WORK ITEM
Pull out each line of the data below that contains the string "location". Matching is case-sensitive.

MATERIAL FOR THIS EXERCISE
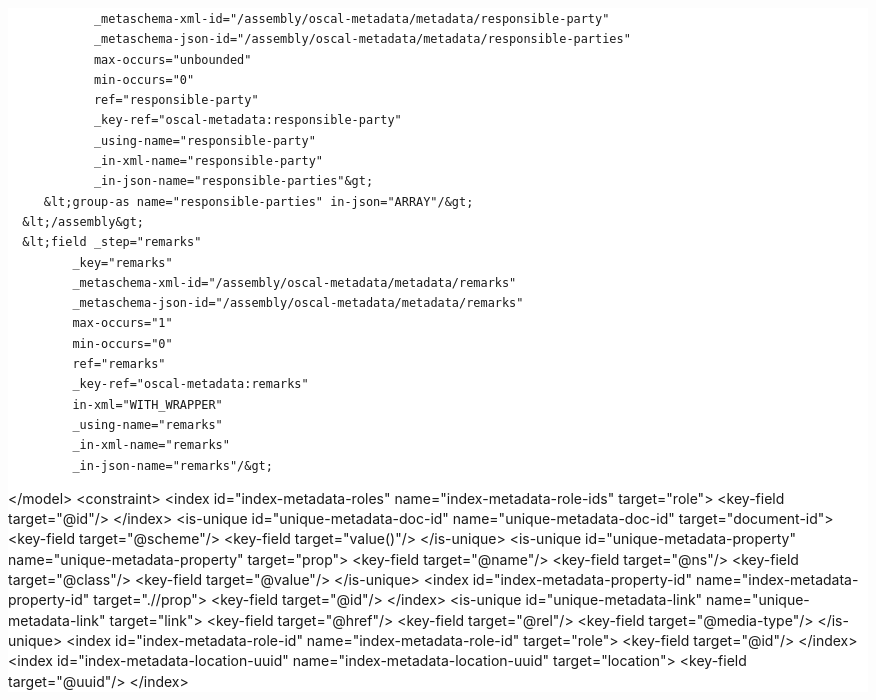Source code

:                 _metaschema-xml-id="/assembly/oscal-metadata/metadata/responsible-party"
                _metaschema-json-id="/assembly/oscal-metadata/metadata/responsible-parties"
                max-occurs="unbounded"
                min-occurs="0"
                ref="responsible-party"
                _key-ref="oscal-metadata:responsible-party"
                _using-name="responsible-party"
                _in-xml-name="responsible-party"
                _in-json-name="responsible-parties"&gt;
         &lt;group-as name="responsible-parties" in-json="ARRAY"/&gt;
      &lt;/assembly&gt;
      &lt;field _step="remarks"
             _key="remarks"
             _metaschema-xml-id="/assembly/oscal-metadata/metadata/remarks"
             _metaschema-json-id="/assembly/oscal-metadata/metadata/remarks"
             max-occurs="1"
             min-occurs="0"
             ref="remarks"
             _key-ref="oscal-metadata:remarks"
             in-xml="WITH_WRAPPER"
             _using-name="remarks"
             _in-xml-name="remarks"
             _in-json-name="remarks"/&gt;
   &lt;/model&gt;
   &lt;constraint&gt;
      &lt;index id="index-metadata-roles"
             name="index-metadata-role-ids"
             target="role"&gt;
         &lt;key-field target="@id"/&gt;
      &lt;/index&gt;
      &lt;is-unique id="unique-metadata-doc-id"
                 name="unique-metadata-doc-id"
                 target="document-id"&gt;
         &lt;key-field target="@scheme"/&gt;
         &lt;key-field target="value()"/&gt;
      &lt;/is-unique&gt;
      &lt;is-unique id="unique-metadata-property"
                 name="unique-metadata-property"
                 target="prop"&gt;
         &lt;key-field target="@name"/&gt;
         &lt;key-field target="@ns"/&gt;
         &lt;key-field target="@class"/&gt;
         &lt;key-field target="@value"/&gt;
      &lt;/is-unique&gt;
      &lt;index id="index-metadata-property-id"
             name="index-metadata-property-id"
             target=".//prop"&gt;
         &lt;key-field target="@id"/&gt;
      &lt;/index&gt;
      &lt;is-unique id="unique-metadata-link" name="unique-metadata-link" target="link"&gt;
         &lt;key-field target="@href"/&gt;
         &lt;key-field target="@rel"/&gt;
         &lt;key-field target="@media-type"/&gt;
      &lt;/is-unique&gt;
      &lt;index id="index-metadata-role-id"
             name="index-metadata-role-id"
             target="role"&gt;
         &lt;key-field target="@id"/&gt;
      &lt;/index&gt;
      &lt;index id="index-metadata-location-uuid"
             name="index-metadata-location-uuid"
             target="location"&gt;
         &lt;key-field target="@uuid"/&gt;
      &lt;/index&gt;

ANSWER TO THIS PROBLEM
      &lt;index id="index-metadata-location-uuid"
             name="index-metadata-location-uuid"
             target="location"&gt;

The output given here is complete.